I'm certainly no economist, but there's no question that a pricing system that took into account the true cost of constructing a dam and of having to dismantle it years later, as well as the many environmental impacts, would have a good effect. There's a big battle going over water privatization between multinationals and people who say that water is such a vital aspect of our being that it should never be privatized. The same people often say that therefore it shouldn't be priced. That creates a quandary because I think the only way people are going to value water the way they should is to have to pay a substantial amount for it. We would need to subsidize the poor so that they're not paying the full price for water, but there's no question in my mind that farmers have got to start paying fairly for irrigation. These suitable pricing systems could be introduced gradually, but we've got to start charging what things cost.
This issue of charging what things cost comes up often in the context of displaced people. There seems to be this idea that where there's no cash economy, there's no value, so displaced people from subsistence economies wind up getting nothing because, in the eyes of the World Bank, they had nothing.
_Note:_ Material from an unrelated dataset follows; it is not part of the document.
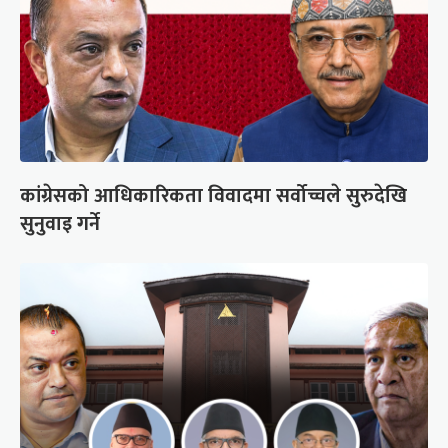
कांग्रेसको आधिकारिकता विवादमा सर्वोच्चले सुरुदेखि
सुनुवाइ गर्ने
Yeah, that came up in Lesotho, where there was an attempt to price out the loss of things like herbs that the downstream people used and would no longer have access to once the dams cut off the flow of the river. The market cost of these herbs would be almost nothing and yet they were very important to these people's livelihood. Somehow you have to have a way of taking these things into account. You also need to take into account the aesthetic value of a flowing river. I don't know of any pricing mechanism that does that. That comes into play in the current movement to take down the O'Shaughnessy Dam in Hetch Hetchy Valley, which supplies San Francisco with water.
I meant to ask you about that. I remember on visits to the Hoover Dam and the Glen Canyon Dam along the Colorado feeling seduced by their majesty and ingenuity, no matter what I happened to know about their destructiveness. Is there any pleasure for you in the sight of a large dam?
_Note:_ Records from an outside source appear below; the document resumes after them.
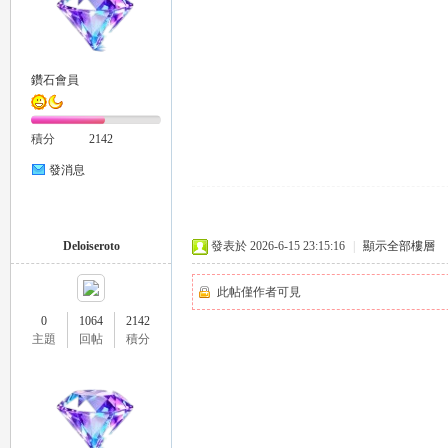
鑽石會員
積分
2142
發消息
Deloiseroto
發表於 2026-6-15 23:15:16
|
顯示全部樓層
此帖僅作者可見
0
1064
2142
主題
回帖
積分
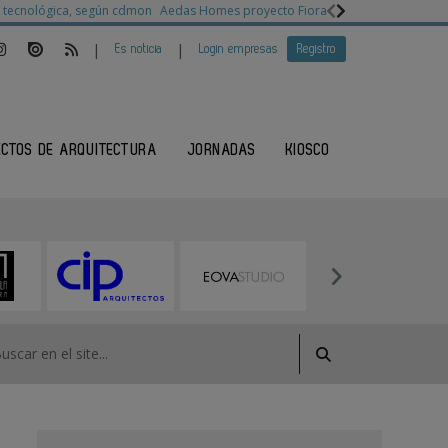
ia tecnológica, según cdmon
Aedas Homes proyecto Fiora
Ganadores Architec
|
|
Es noticia
Login empresas
Registro
ECTOS DE ARQUITECTURA
JORNADAS
KIOSCO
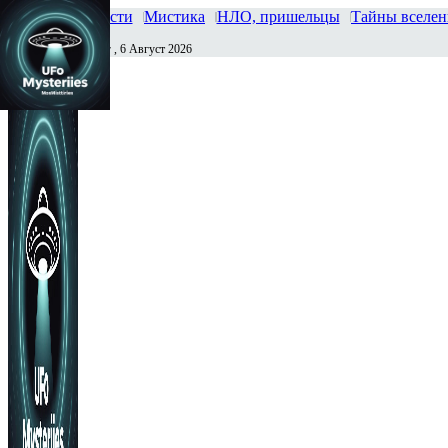
Главная
Новости
Мистика
НЛО, пришельцы
Тайны вселе
Четверг , 6 Август 2026
Сегодня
[Laughs] Well, there is a kind of awe that I feel when I see them. They're amazing structures and they're magnificent ones. Certainly the Hoover Dam was built with some aesthetic values in play -- polished terrazzo granite floors and art deco fittings. It's quite beautiful to go through, but the same is not true for the more utilitarian dams that have typically been built since then.
So is there any such thing as a good dam?
In rare instances there may be. The needs that call a dam into being may be so big as to be hard to ignore. It's hard to say that people of developing nations should be deprived of water, particularly when one in five people on the planet lack enough for their basic needs. But I think if we applied the standards of the World Commission on Dams -- if we examined every cheaper alternative and priced dams according to their true value -- we would build far fewer of them. And I'm willing to live with that standard. Building dams willy-nilly on every river is insanity.